在一个例子中,待识别图像为如图2所示的商标,服务器获取该待识别图像后,可以检测出待识别图像中有文字的位置和没有文字的位置,并通过掩码核算子重新计算图像中各个像素的值,获得如图3所示的该待识别图像的二值掩码图。
步骤102,对二值掩码图进行连通域分析,获取连通域标记;
具体而言,服务器获取到待识别图像的二值掩码图后,可以对二值掩码图进行连通域分析,获取连通域标记。
在具体实现中,连通域指的是图像中具有相同的像素值且相邻的区域,连通域分析,即将图像中的连通域找出来并标记,也就是获取连通域标记。由于二值掩码图只有0和255两种像素值,像素值为0的位置表示没有文字,像素值为255的文字表示此处有文字,所以通过连通域分析,可以将待识别图像数据化,使得文字区域与非文字区域的区别更加清楚、直观。
步骤103,根据连通域标记,获取平直文字效果图;
具体而言,服务器在对二值掩码图进行连通域分析,获取连通域标记后,可以根据连通域标记,获取平直文字效果图。

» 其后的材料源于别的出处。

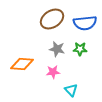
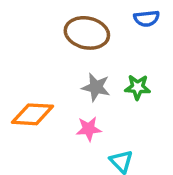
brown ellipse: (52, 19) -> (87, 33), turned 45
blue semicircle: (85, 23) -> (147, 18), moved, size x0.6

在一个例子中,服务器可以根据连通域标记,对二值掩码图进行插值,获取平直文字效果图。比如:服务器获取连通域标记后,使用拉格朗日插值法、薄板样条插值法(Thin Plate Spline,简称:TPS)等插值法,对如图3所示的二值掩码图进行插值,以此改变如图2所示的待识别图像的结构,在二值掩码图的基础上获得平直文字效果图,将文字拉平直,获得的平直文字效果图可以如图4所示。
在一个例子中,根据连通域标记,获取平直文字效果图,可以由如图5所示的各子步骤实现,具体如下:
子步骤1031,根据连通域标记,对二值掩码图进行最小边框拟合,获取目标文字区域;
具体而言,服务器在对二值掩码图进行连通域分析,获取连通域标记后,可以对二值掩码图进行最小边框拟合,获取目标文字区域。
在具体实现中,服务器可以使用最小边框拟合技术,对二值掩码图进行最小边框拟合,边框内的区域就是文字所在的区域,即目标文字区域。考虑到待识别图像中可能包含多个有文字的区域,对二值掩码图进行最小边框拟合,可以提取出多个文字区域,并从中选出需要识别的目标文字区域。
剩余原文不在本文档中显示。